Al buscar profundizar en el pasaje, nos enfrentamos al hecho de que esta porción específica se refiere a la misión de Timoteo y la relación de Pablo con la iglesia de Tesalónica. Esta cuidad era una comunidad judía influenciada por diferentes cultos al Emperador Romano y deidades orientales. Así que, este pasaje no se refiere a la salud mental sino a influencias religiosas diferentes.

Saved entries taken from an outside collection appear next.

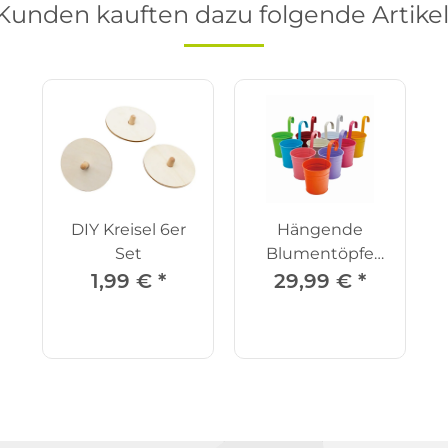
Kunden kauften dazu folgende Artikel
DIY Kreisel 6er
Hängende
Set
Blumentöpfe
bunt - 10er Set
1,99 €
*
29,99 €
*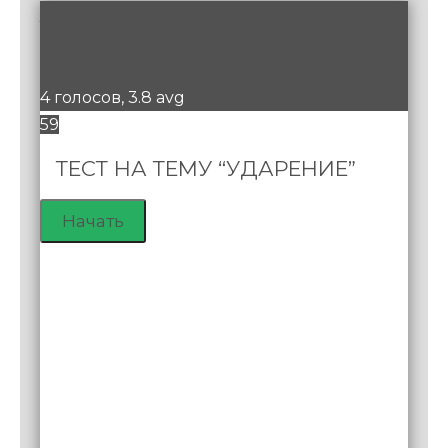
/
1
0
4 голосов, 3.8 avg
59
ТЕСТ НА ТЕМУ “УДАРЕНИЕ”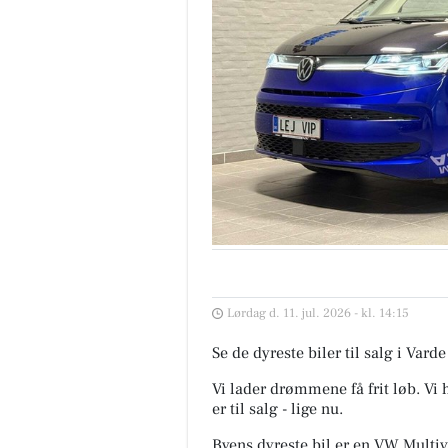
Lørdag d. 11. jul. 2026 - kl. 14:15
Se de dyreste biler til salg i Va
Vi lader drømmene få frit løb. V
er til salg - lige nu.
Byens dyreste bil er en VW Multiv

Lo que es cierto es que tanto la salud mental como nuestra creencia religiosa dependen de lo que pensamos. Creemos en un Dios soberano, dueño de la ciencia. Concluyo que los medicamentos y los médicos son instrumentos útiles en las manos de Dios. Cada caso es individual pero pienso que si hubiese habido alguien que animara al primer sapito, ambos hubiesen salido a salvo del vaso de leche.

El cristianismo es una comunidad de mesa, o sea, un lugar donde nos nutrimos, donde una condición mental recibe oración comunitaria, solidaridad y empatía sin juicio. Somos llamados a pedir discernimiento para aceptar las ayudas disponibles como parte del actuar de Dios. La familia debe abandonar la culpa porque un desbalance químico, tratable con medicamentos, no debería producir vergüenza. Después de todo, si tenemos diabetes, hipertensión o un simple dolor de cabeza, oramos a Dios y tomamos nuestras medicinas.

Conozco el caso de una mujer que abandonó el tratamiento psiquiátrico por recomendaciones de su comunidad de fe. Actualmente, su condición se ha agravado y, después de varias hospitalizaciones e intentos de suicidio, vive enajenada y no quiere saber de la Iglesia. Lo más doloroso es ver la tristeza en los ojos de sus dos hijos preadolescentes. Dios nos desea sanos de forma integral. Así que, hablemos, oremos y luchemos por salir del vaso de leche tanto individual como colectivamente. El actuar de Dios se da a pesar nuestro. De modo que, pido un milagro por los que enfrentan problemas mentales pero, a la vez, abogo por que busquen ayuda médica. Que la iglesia les sirva de oasis refrescante a sus vidas sedientas.